Audiensi tersebut tak berhenti pada mendengar cerita korban semata. Komisi XIII DPR RI merumuskan sejumlah kesimpulan sebagai bentuk tindak lanjut konkret. Salah satu poin utama adalah desakan agar aparat penegak hukum mengusut tuntas dugaan tindak pidana dan pelanggaran HAM yang menimpa Saudah, tanpa pandang bulu terhadap siapa pun yang terlibat.
“Komisi XIII DPR mendesak aparat penegak hukum untuk melakukan pengusutan tuntas sesuai KUHP terhadap siapa pun yang terlibat dalam pelanggaran pidana dan HAM yang dialami Nenek Saudah yang dilakukan oleh pemilik dan pekerja tambang ilegal di Kecamatan Rao, Kabupaten Pasaman, Sumatera Barat,” demikian salah satu butir kesimpulan rapat.
Selain aspek penegakan hukum, Komisi XIII DPR juga menyoroti akar persoalan yang memicu kekerasan, yakni aktivitas pertambangan ilegal yang terus beroperasi. DPR meminta agar praktik-praktik penambangan tanpa izin tersebut segera ditertibkan, demi mencegah konflik serupa terulang dan melindungi warga sekitar.
Tak berhenti di situ, DPR juga menugaskan sejumlah lembaga negara untuk mengawal proses hukum dan pemulihan hak korban secara menyeluruh. Kementerian HAM RI, LPSK, Komnas HAM, serta Komnas Perempuan diminta memastikan bahwa Saudah tidak hanya mendapatkan keadilan hukum, tetapi juga pemulihan hak asasi secara komprehensif.

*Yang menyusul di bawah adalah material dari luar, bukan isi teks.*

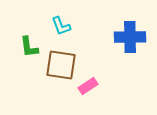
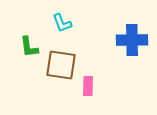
cyan L-shape: moved 1 px right, 3 px up
blue cross: moved 2 px right, 3 px down
pink rectangle: rotated 54 degrees counterclockwise
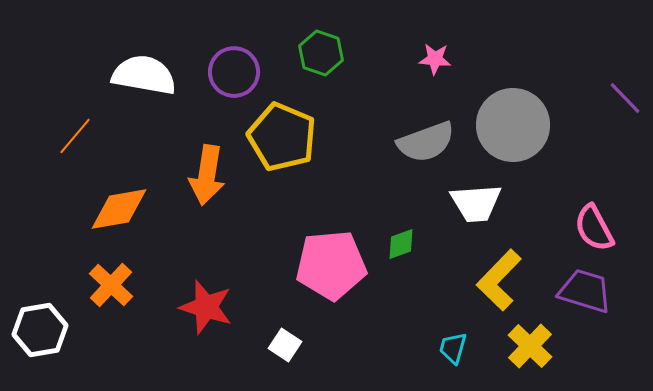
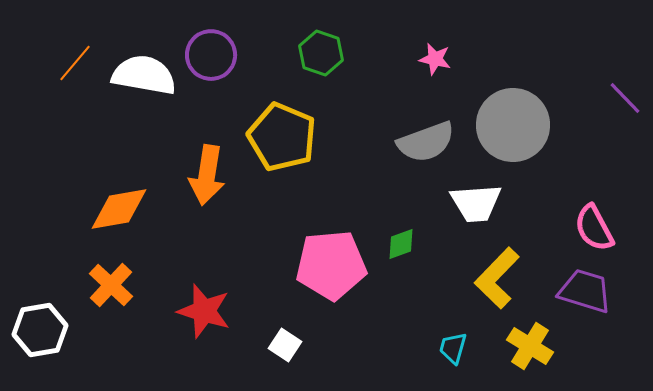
pink star: rotated 8 degrees clockwise
purple circle: moved 23 px left, 17 px up
orange line: moved 73 px up
yellow L-shape: moved 2 px left, 2 px up
red star: moved 2 px left, 4 px down
yellow cross: rotated 12 degrees counterclockwise
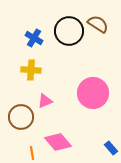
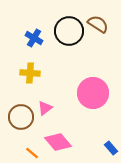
yellow cross: moved 1 px left, 3 px down
pink triangle: moved 7 px down; rotated 14 degrees counterclockwise
orange line: rotated 40 degrees counterclockwise
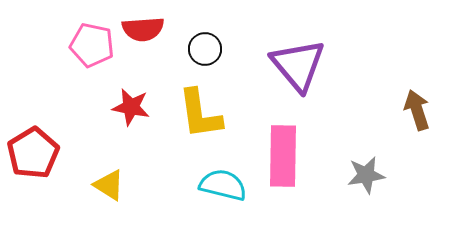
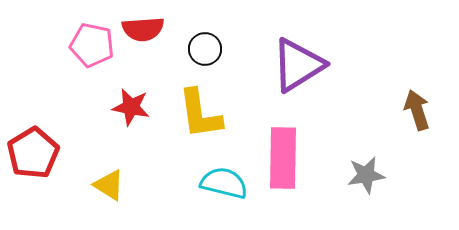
purple triangle: rotated 38 degrees clockwise
pink rectangle: moved 2 px down
cyan semicircle: moved 1 px right, 2 px up
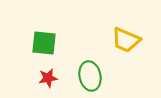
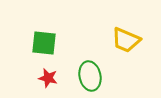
red star: rotated 24 degrees clockwise
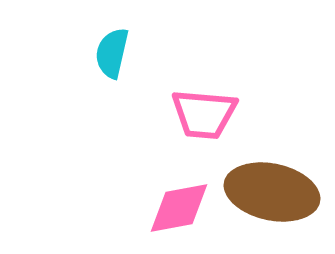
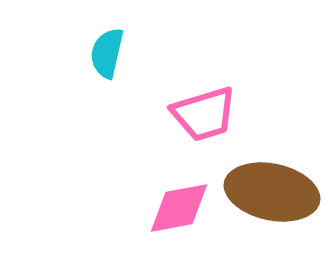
cyan semicircle: moved 5 px left
pink trapezoid: rotated 22 degrees counterclockwise
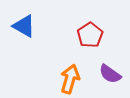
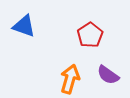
blue triangle: rotated 10 degrees counterclockwise
purple semicircle: moved 2 px left, 1 px down
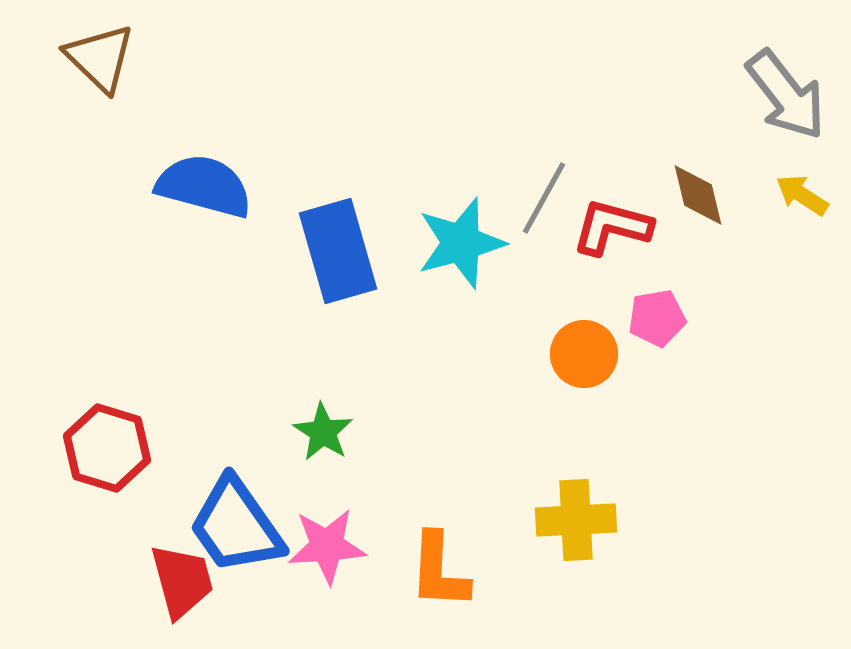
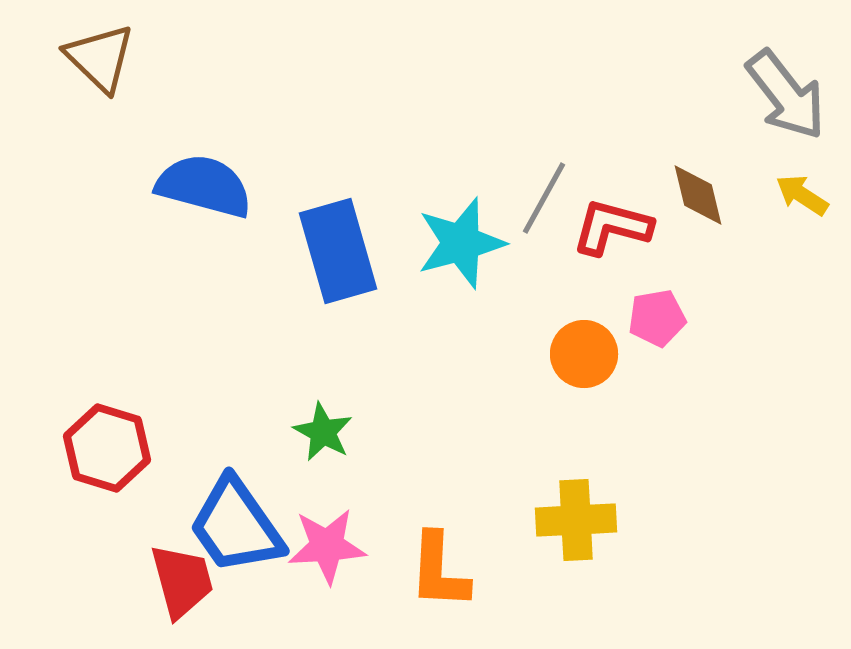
green star: rotated 4 degrees counterclockwise
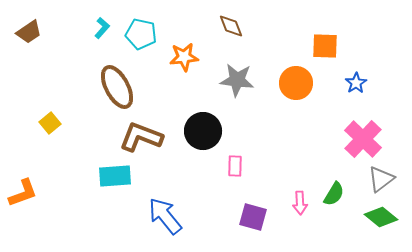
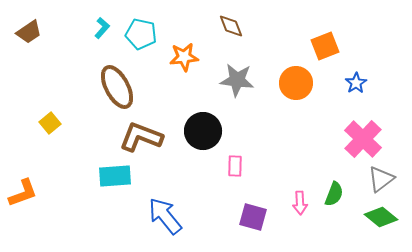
orange square: rotated 24 degrees counterclockwise
green semicircle: rotated 10 degrees counterclockwise
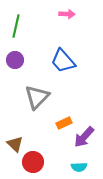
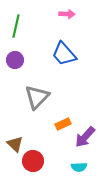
blue trapezoid: moved 1 px right, 7 px up
orange rectangle: moved 1 px left, 1 px down
purple arrow: moved 1 px right
red circle: moved 1 px up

“Komisi XIII DPR mendesak Aparat Penegak Hukum untuk melakukan penertiban ilegal yang beroperasi di Kecamatan Rao, Kabupaten Pasaman, Sumatera Barat yang sesuai dengan Undang-Undang No 3 Tahun 2020 dan No 32 tahun 2009,” bunyi poin kesimpulan lainnya.
Kasus yang menimpa Saudah kini menjadi simbol perlawanan warga kecil terhadap praktik ilegal yang kerap mengorbankan masyarakat lemah. Di balik usia senjanya, Saudah membawa pesan bahwa keberanian melawan ketidakadilan tak mengenal batas usia—dan bahwa suara dari desa pun berhak menggema hingga ke ruang-ruang kekuasaan.